A cross-Channel power cable project has been rejected by the government despite pressure to bolster energy supplies in the face of an unprecedented surge in prices.
Business Secretary Kwasi Kwarteng decided to dismiss Aquind’s plans to provide a new electricity link between Portsmouth and Normandy in France.
The proposal was controversial as a company director, Alexander Temerko, has previously donated more than £1m to the Conservative Party.
Giving the green light to the project could have reignited the sleaze row that first enveloped the government late last year.
The claims have related to MPs’ lobbying, second jobs and the prime minister’s own financial affairs.
But a letter published on the Planning Inspectorate website showed Mr Kwarteng had decided to “refuse development consent” having considered his obligations under the energy National Policy Statement.
Berwick-upon-Tweed MP Anne-Marie Trevelyan, now the International Trade Secretary, removed herself from the process in July over funding received by Northumberland Conservatives.
In 2020, Mr Temerko – a British citizen who was born in the former Soviet Union- told MPs that Russian-linked businessmen have “zero” political influence.
The proposed £1.2bn interconnector had faced stiff opposition in Portsmouth, where campaigners had argued against the route, adding that the construction would have led to chaos in a densely-populated City and destroyed landmarks.
Trade minister Penny Mordaunt, the MP for Portsmouth North, celebrated the decision, tweeting “we did it”.
Portsmouth South MP Stephen Morgan, a Labour frontbencher, said: “The government have finally seen sense and stopped the disastrous Aquind project.
“This is a victory for the people of Portsmouth over years of uncertainty and Tory cronyism.”
Interconnectors are cables which help grid operators meet supply and demand for electricity.
Aquind’s case for development was boosted when a fire last September knocked out a UK-France power link at Sellindge in Kent.
It is not expected to be operational again until late 2023 at the earliest.

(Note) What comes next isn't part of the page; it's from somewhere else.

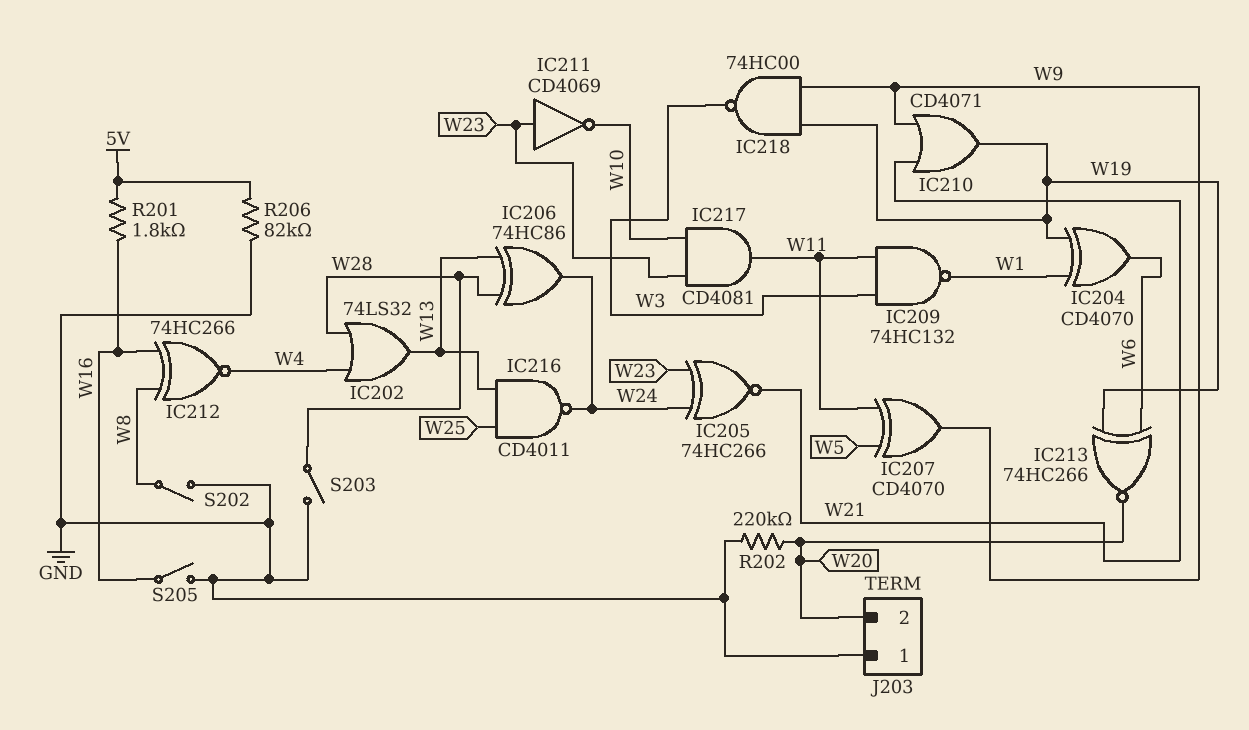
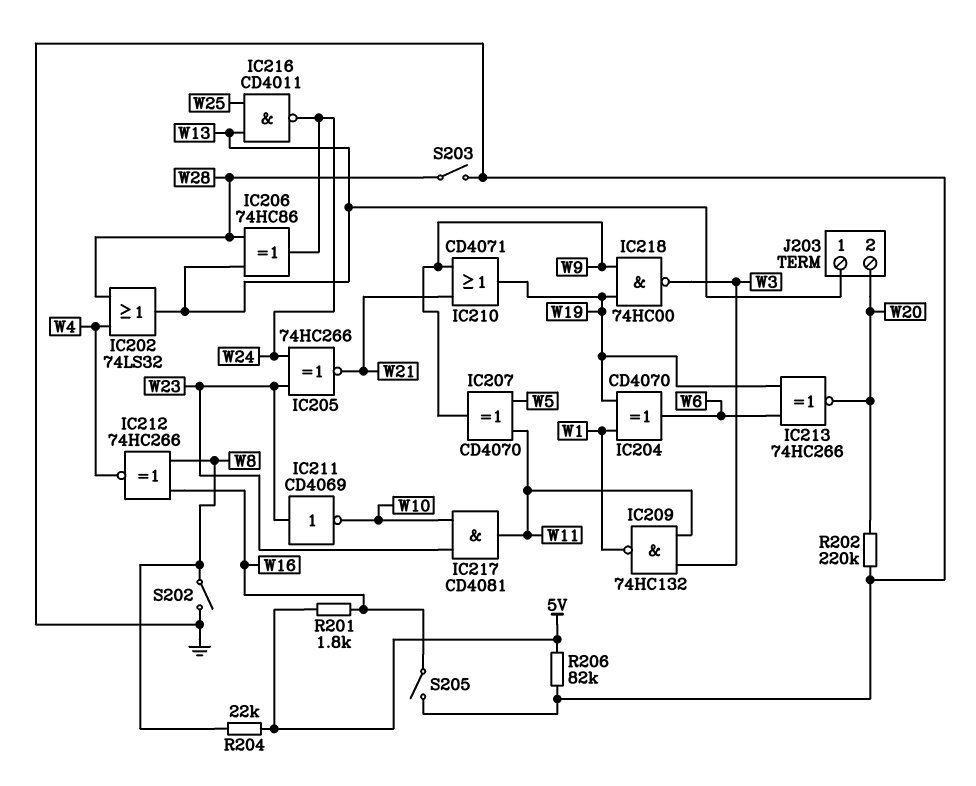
J203 pin 1: GND -> W13
R204: none -> 22k (5V, W8)

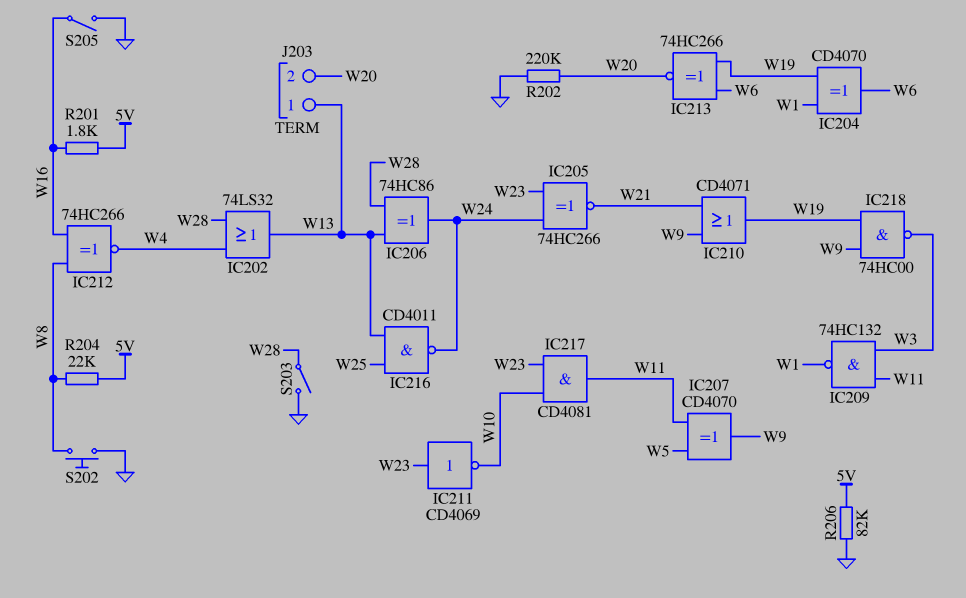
S202: switch (GND, W8) -> button (GND, W8)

The blaze contributed to the unprecedented surge in wholesale gas costs last year – costs that are tipped to result in a 50% rise in the energy price cap in April to an average £2,000.
Other factors behind the spike included poor wind generation from unhelpful weather conditions and a failure across Europe to replenish gas stocks after a cold end to the previous winter.
The scenario sparked a big debate over energy security Europe-wide amid the rush for renewables to bolster action against climate change.